Ah, Godzilla! These days, any mention of the King of the Monsters usually brings a smile and images of a rubber suited man stomping on miniature cardboard and plastic cities adorned with toy cars while being fired upon by a proportionately scaled toy army. The suited man wears the latest incarnation of the Godzilla look while there is sure to be another suited figure guised as one of Godzilla’s many foes lurking somewhere in the background. Thus is the legacy of the numerous Godzilla movies, twenty-eight and counting, since he first made his appearance on the big screen in 1954.

But one would be fooled if they believed that the cliche city stomping and giant monster fights are all that Godzilla represents. Indeed, it was the somber specter of nuclear war that first gave rise to Japan’s Toho studios famous creature. The original Japanese version, Gojira, was no laughing light fare. The opening sequence of that first movie in which Godzilla strikes a unsuspecting fishing vessel was a reference to the real life story of a fishing vessel, the Fukuryu Maru, caught in the fallout of a Hydrogen bomb test in the pacific by US forces. While it was well known in Japan, the event was largely unpublicized here. Even before the event, the Japanese, being the only population subjected to nuclear bombs mere years earlier, were highly sensitive to the consequences of nuclear powers. The original Godzilla represented a thinly veiled representation of those nuclear forces and the movie made quite an impact to Japanese audiences. The success of the movie was such that a US distributor acquired the rights for North America, and re-shot sequences of the movie with Raymond Burr and dubbing the Japanese segments. Not surprisingly, the controversial opening sequence with the fishing vessel were discarded and some of the more gory scenes of death and destruction were toned down.

But over the years the Godzilla mythos took a decidedly intellectually lighthearted path. The once terror inducing creature became a matinee idol around the world, catering to younger and younger audiences, degrading along the way into a mere caricature of his former glory. Instead of being the menace, he became a hero battling whatever next giant monster came along, usually to stomp on Tokyo. To be sure, there were some higher points along they way, such as defeating the Smog Monster (Hedorah) in the 70’s, a fitting socio-environmental menace at the time. But there were some dismal lows as well, like the battle against a glassy eyed King Kong, which was pretty silly even as I watched it as a kid. (Seriously, in order to net Kong, they get him drunk!).

In order to temper our relationship with Godzilla and not overexpose him, Toho has staggered his appearances in the movies, having him slumber into semi-retirement every few years until enough time has passed before resurrecting him for yet another series of movies. These definitive eras are the Showa series (1954–1975), the Heisei series (1984–1995), and finally the Millennium (or Shinsei) series (1999–2004) when he last graced the screen in “Godzilla: Final Wars”.

But these days, Japan finds itself in it’s darkest moment since those first nuclear strikes in World War II. The large earthquake and ensuing catastrophic tsunami in March of this year not only caused immense death and destruction of the north east coast, but plundered the country in a nuclear crisis.

As it so happens, all this coincided the same month that IDW premiered their new Godzilla: Kingdom of Monsters comic.
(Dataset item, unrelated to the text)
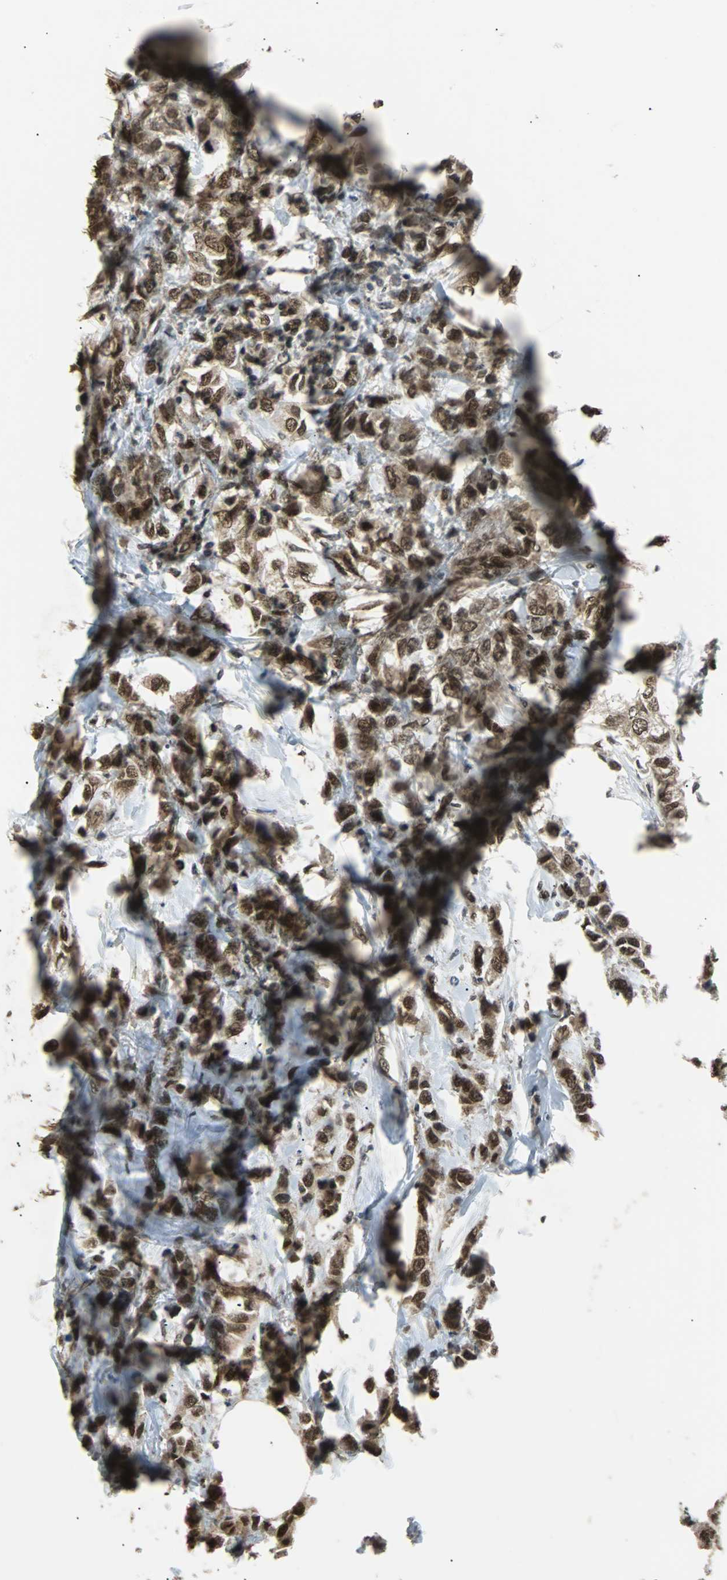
{"staining": {"intensity": "moderate", "quantity": ">75%", "location": "cytoplasmic/membranous,nuclear"}, "tissue": "breast cancer", "cell_type": "Tumor cells", "image_type": "cancer", "snomed": [{"axis": "morphology", "description": "Duct carcinoma"}, {"axis": "topography", "description": "Breast"}], "caption": "Human breast cancer stained for a protein (brown) shows moderate cytoplasmic/membranous and nuclear positive staining in approximately >75% of tumor cells.", "gene": "PHC1", "patient": {"sex": "female", "age": 50}}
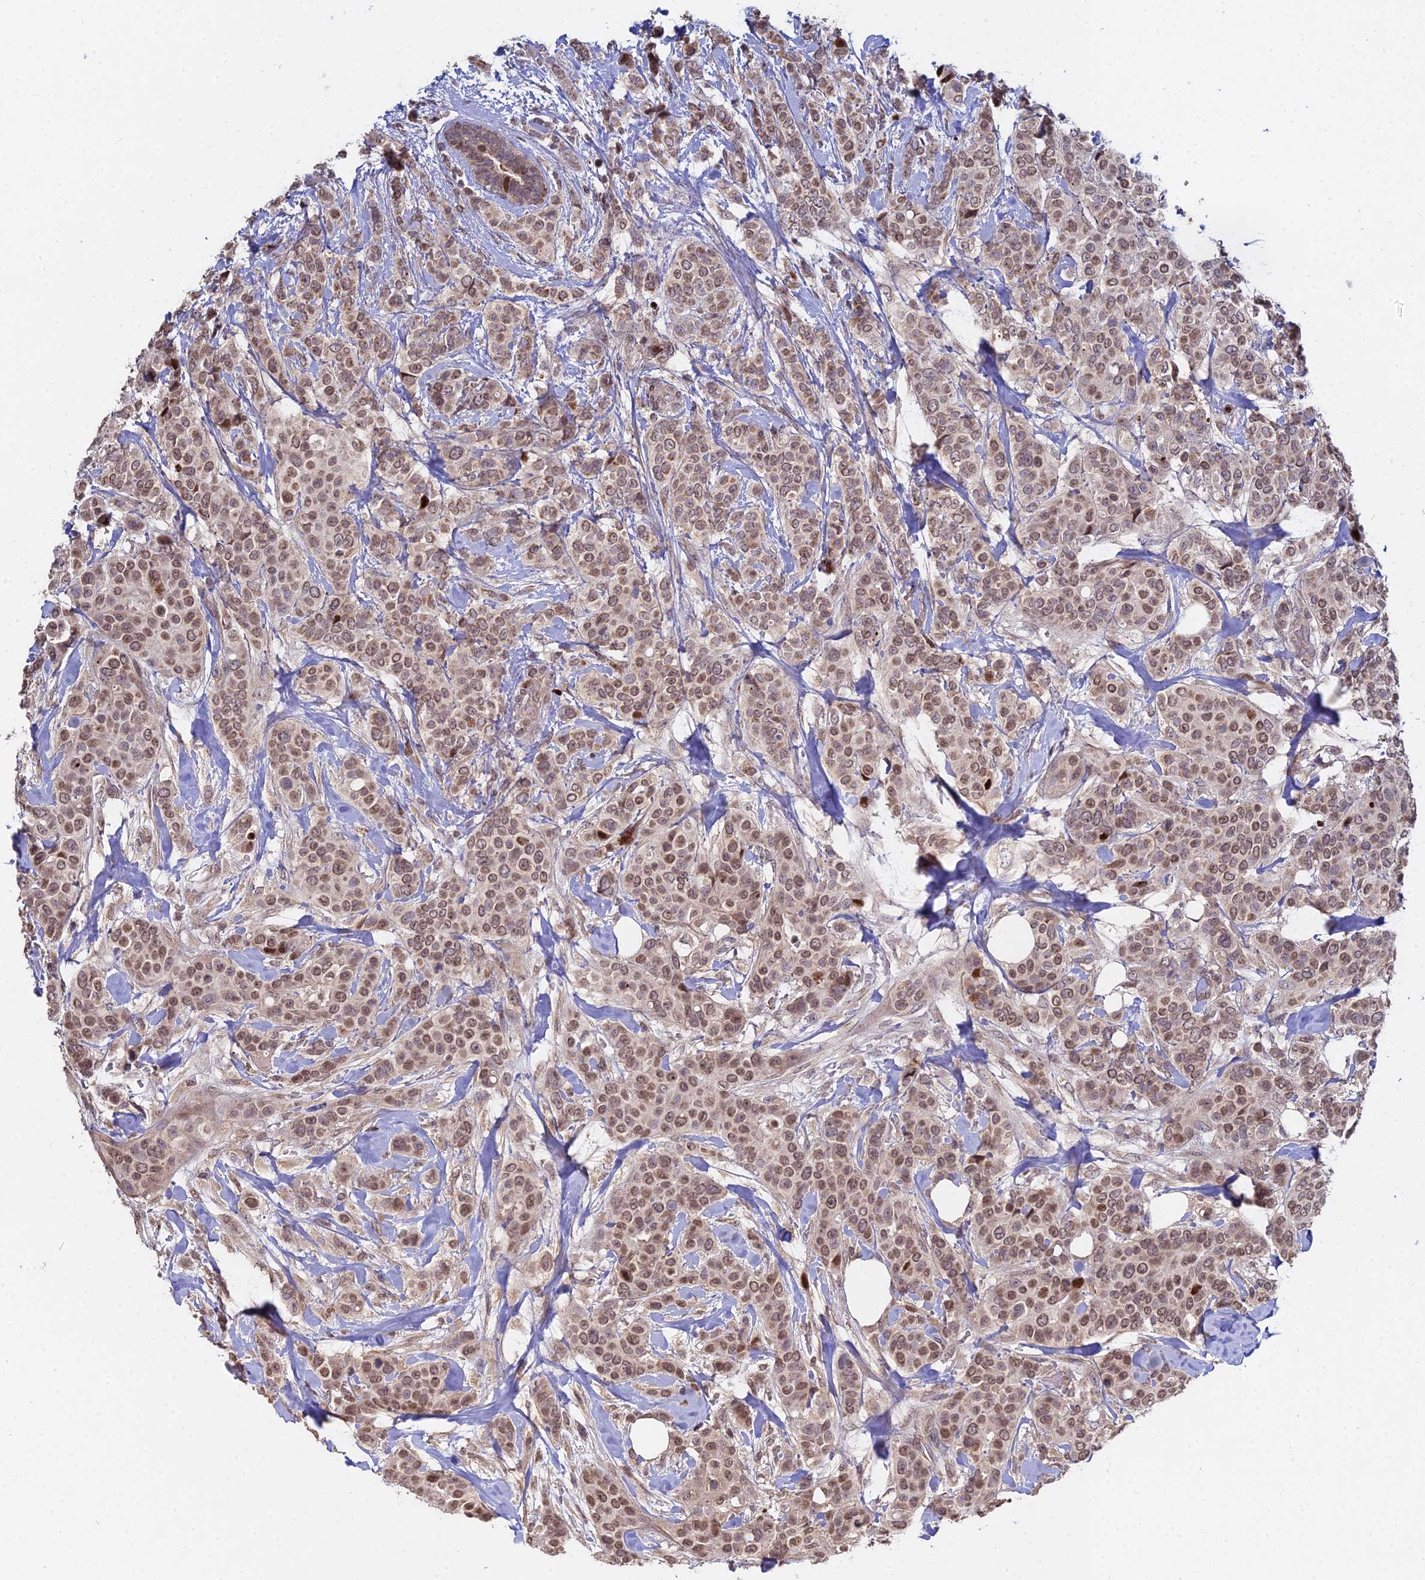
{"staining": {"intensity": "moderate", "quantity": ">75%", "location": "cytoplasmic/membranous,nuclear"}, "tissue": "breast cancer", "cell_type": "Tumor cells", "image_type": "cancer", "snomed": [{"axis": "morphology", "description": "Lobular carcinoma"}, {"axis": "topography", "description": "Breast"}], "caption": "This is an image of immunohistochemistry (IHC) staining of lobular carcinoma (breast), which shows moderate staining in the cytoplasmic/membranous and nuclear of tumor cells.", "gene": "RBMS2", "patient": {"sex": "female", "age": 51}}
Written before the real life dramatic events, it was with great irony that I read the story in which officials had to decide whether or not to unleash those nuclear forces in an attempt to halt Godzilla. Deciding to take the risks the failed attempt results in Godzilla becoming even stronger.

I’m not going to condom or condemn nuclear power here. It is controversial to say the least, but some of the alternatives are debateably just as bleak. Suffice it to say, that once a again, Godzilla teaches us that a nuclear solution poses risks. But that is not necessarily a bad thing. While he may appear as a villain at the moment, he has come to the rescue of Japan before.

And god knows, Japan could use a bolstered Godzilla to save them now.